# Letterboxd Film Page Web Scraping

For my SQL project analyzing my film viewership and rating trends in the Letterboxd app, I needed descriptive data about each film I had rated.

Below, I use Beautiful Soup to scrape the Letterboxd webpage of each film on my ratings list for cast/crew information, universal ratings, genres, etc.
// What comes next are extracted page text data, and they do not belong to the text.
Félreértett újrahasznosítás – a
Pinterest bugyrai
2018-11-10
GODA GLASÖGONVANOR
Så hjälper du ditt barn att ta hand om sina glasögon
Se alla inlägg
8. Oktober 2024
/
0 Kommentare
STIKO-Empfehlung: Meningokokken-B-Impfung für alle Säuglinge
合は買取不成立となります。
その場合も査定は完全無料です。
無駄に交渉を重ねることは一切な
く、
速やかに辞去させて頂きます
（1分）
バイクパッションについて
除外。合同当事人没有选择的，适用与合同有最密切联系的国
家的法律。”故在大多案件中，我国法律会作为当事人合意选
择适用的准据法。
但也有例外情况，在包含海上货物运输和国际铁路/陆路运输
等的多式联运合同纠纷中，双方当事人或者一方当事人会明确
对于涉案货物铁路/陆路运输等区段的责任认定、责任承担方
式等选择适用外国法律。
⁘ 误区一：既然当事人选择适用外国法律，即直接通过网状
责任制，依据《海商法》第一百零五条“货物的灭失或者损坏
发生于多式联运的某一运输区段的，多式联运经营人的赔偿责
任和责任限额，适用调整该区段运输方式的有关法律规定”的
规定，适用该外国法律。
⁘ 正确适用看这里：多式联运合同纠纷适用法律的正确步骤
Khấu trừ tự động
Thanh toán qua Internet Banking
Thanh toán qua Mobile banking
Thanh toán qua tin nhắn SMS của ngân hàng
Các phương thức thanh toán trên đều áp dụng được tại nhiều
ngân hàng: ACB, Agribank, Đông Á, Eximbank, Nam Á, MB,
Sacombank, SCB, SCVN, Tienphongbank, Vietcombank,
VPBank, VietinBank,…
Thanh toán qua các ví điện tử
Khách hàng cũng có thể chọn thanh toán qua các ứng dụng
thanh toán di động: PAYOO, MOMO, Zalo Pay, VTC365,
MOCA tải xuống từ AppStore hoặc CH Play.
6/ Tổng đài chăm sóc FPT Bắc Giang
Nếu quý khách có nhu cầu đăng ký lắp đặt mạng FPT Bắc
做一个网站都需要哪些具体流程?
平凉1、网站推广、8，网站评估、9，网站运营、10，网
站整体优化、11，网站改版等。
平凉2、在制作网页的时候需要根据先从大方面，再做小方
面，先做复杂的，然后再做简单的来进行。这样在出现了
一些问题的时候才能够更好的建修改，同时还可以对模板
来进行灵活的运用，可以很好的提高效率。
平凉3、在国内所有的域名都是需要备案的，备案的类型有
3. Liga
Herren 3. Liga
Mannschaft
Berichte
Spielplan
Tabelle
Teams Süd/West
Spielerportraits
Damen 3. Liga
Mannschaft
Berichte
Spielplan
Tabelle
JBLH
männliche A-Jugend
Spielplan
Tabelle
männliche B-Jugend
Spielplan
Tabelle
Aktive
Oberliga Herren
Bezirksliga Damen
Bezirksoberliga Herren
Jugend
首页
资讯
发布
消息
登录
I compile this data into separate CSV files for [**analysis in SQL**](https://github.com/andrewdkim7/portfolio/blob/165ad768ab75cb870a159fec8d5a97b22f2ef01e/SQL/LetterboxdSQLAnalysis.ipynb).

In [1]:
import pandas as pd

# import my personal letterboxd ratings csv
myratings = pd.read_csv('myratings.csv')

In [2]:
import requests
from bs4 import BeautifulSoup
import re

# create lists to populate scraped data
directors = []
cast = []
studios = []
length = []
genres = []
rating = []
ratingcount = []

# iterate through each movie i've rated on letterboxd
for url in myratings['Letterboxd URI']:

  # request letterboxd movie page and create soup object
  r = requests.get(url)
  soup = BeautifulSoup(r.content, 'html.parser')

  # unique id from url
  url_id = url.split('/')[-1]

  # title
  title = soup.select('.js-widont')[0].text

  # directors
  directors.extend([(url_id, title, director.text) for director in soup.select('.directorlist span')])

  # cast
  ncast = [(url_id, title, actor.text) for actor in soup.select('#tab-cast a')]
  if (url_id, title,'Show All…') in ncast:
    ncast.remove((url_id, title,'Show All…'))
  cast.extend(ncast)

  # studios
  nstudiostag = soup.select_one('#tab-details .text-sluglist p')
  studios.extend([(url_id, title, studio.text) for studio in nstudiostag.select('a')])

  # length in minutes
  nlength = int(soup.select('.col-10 .text-footer')[0].text.split()[0])
  length.append((url_id, title, nlength))

  # genres
  ngenrestag = soup.select_one('#tab-genres .text-sluglist p')
  genres.extend([(url_id, title, genre.text) for genre in ngenrestag.select('a')])

  # rating out of 5 stars
  nrating = float(soup.find('meta', {'name': 'twitter:data2'})['content'][:4])
  rating.append((url_id, title, nrating))

  # number of ratings
  ratingcountre = re.search('"ratingCount":[0-9]+', str(soup.find('script', {'type': 'application/ld+json'})))
  ratingcount.append((url_id, title, int(ratingcountre[0].split(':')[-1])))

In [3]:
# create dataframes from lists
directorsdf = pd.DataFrame(directors, columns = ['url_id', 'title', 'director'])
castdf = pd.DataFrame(cast, columns = ['url_id', 'title', 'actor'])
studiosdf = pd.DataFrame(studios, columns = ['url_id', 'title', 'studio'])
lengthdf = pd.DataFrame(length, columns = ['url_id', 'title', 'length'])
genresdf = pd.DataFrame(genres, columns = ['url_id', 'title', 'genre'])
ratingdf = pd.DataFrame(rating, columns = ['url_id', 'title', 'rating'])
ratingcountdf = pd.DataFrame(ratingcount, columns = ['url_id', 'title', 'rating_count'])

In [4]:
# export as csv files for analysis in sql
directorsdf.to_csv('directors.csv')
castdf.to_csv('cast.csv')
studiosdf.to_csv('studios.csv')
lengthdf.to_csv('length.csv')
genresdf.to_csv('genres.csv')
ratingdf.to_csv('rating.csv')
ratingcountdf.to_csv('ratingcount.csv')